Колокол за окном ударил второй раз, заставив вздрогнуть. Это было время, когда первые утренние рабочие принимались за вверенные им дела, и время, когда другие должны были последовать за ними. Кровать скрипнула, женщина, словно опомнившись, быстрым шагом направилась туда, где находились их припасы, чтобы подготовиться к новому дню, лишь на секунду затормозив, бросив взгляд на Питера. Ее выражение лица словно бы говорило, что она с чем-то смирилась. Юноше оставалось лишь принять это, неуютно поведя плечами. Сегодня был важный день, и он должен быть к нему готов.

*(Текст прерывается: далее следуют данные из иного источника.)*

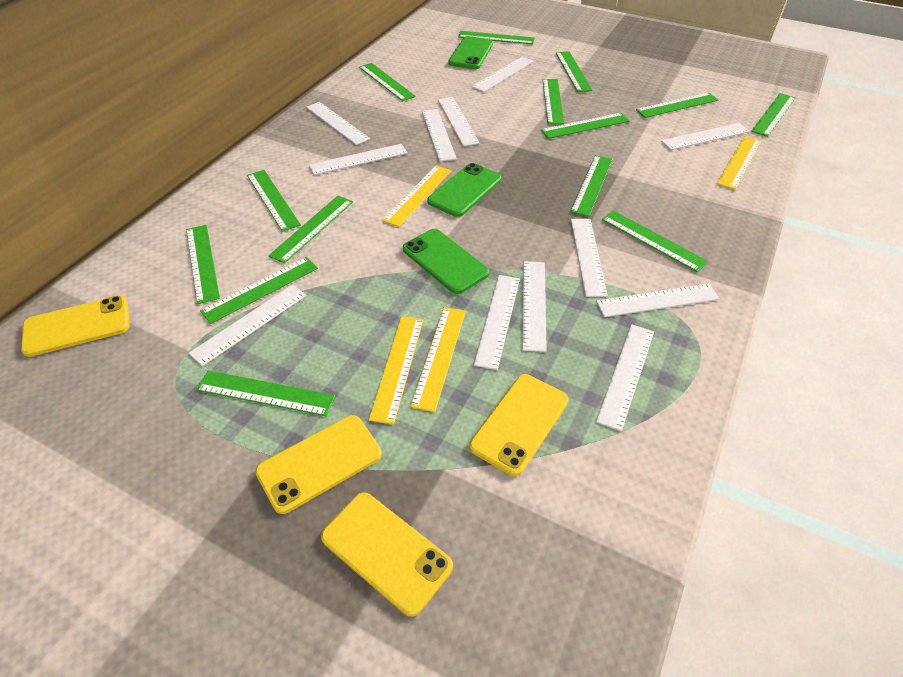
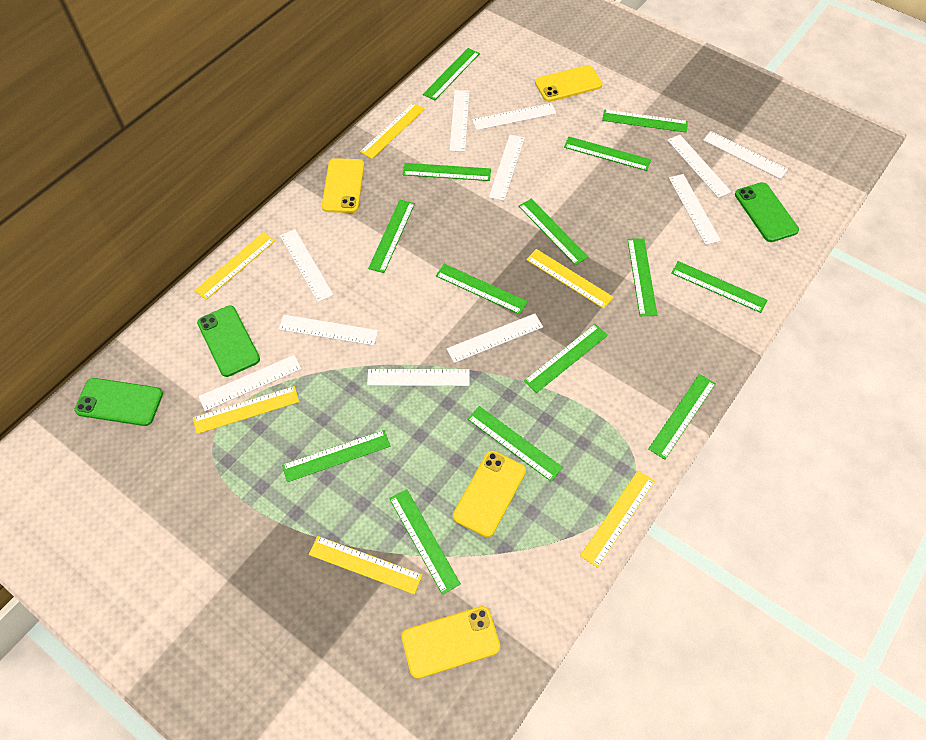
white ruler: [189,285,306,366] [306,102,370,145] [309,144,407,175] [422,109,457,161] [438,97,480,147] [472,57,533,92] [474,275,520,370] [522,261,546,352] [571,219,608,297] [596,283,719,317] [596,324,654,431] [661,123,750,150] = 12 -> [199,355,301,411] [279,315,378,346] [280,229,334,302] [367,369,470,386] [447,314,543,363] [449,90,470,152] [472,103,556,130] [489,135,525,201] [667,135,731,198] [669,174,721,245] [703,131,788,179] = 11
yellow ruler: [369,316,423,425] [382,165,451,227] [410,307,466,412] [717,136,762,190] = 4 -> [193,386,299,434] [194,232,275,300] [309,536,422,594] [360,103,425,159] [526,249,614,309] [580,470,655,568] = 6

Наскоро проверив с вечера собранную сумку, - минимальный комплект запасной одежды, бутылка воды, несколько их с тетей фотографий, пара книг, - все, что могло бы понадобиться, если из распределительного центра его направят в другой район или даже домен. Такое случалось сплошь и рядом. Всех, кому исполнялось шестнадцать, направляли в распределительный центр, где по результатам анализа талантов, школьного портфолио, итогового досье и алгоритмов Альтрона, новоиспеченного направляли туда, где он был бы полезнее всего. Это могло быть какое угодно место. От своей одноклассницы Лиз Питер слышал, что ее старшего брата распределили аж в 76 домен, а это было что-то близкое к экватору, а ее отец когда-то прибыл к ним из 17, что было где-то, где зимой снег валил целых три месяца, и море там становилось холодным и каменным. Учение задержалось в руках мальчика, - этот экземпляр ему подарил один из тех людей, которые охраняли их в тех странных белых комнатах, когда родителей Питера распнули за грехи, - от книги исходила теплая пульсация, ветхие желтоватые страницы по-прежнему манили своей мягкостью изложенной речи, но юноша силой воли остановил себя. Еще будет время.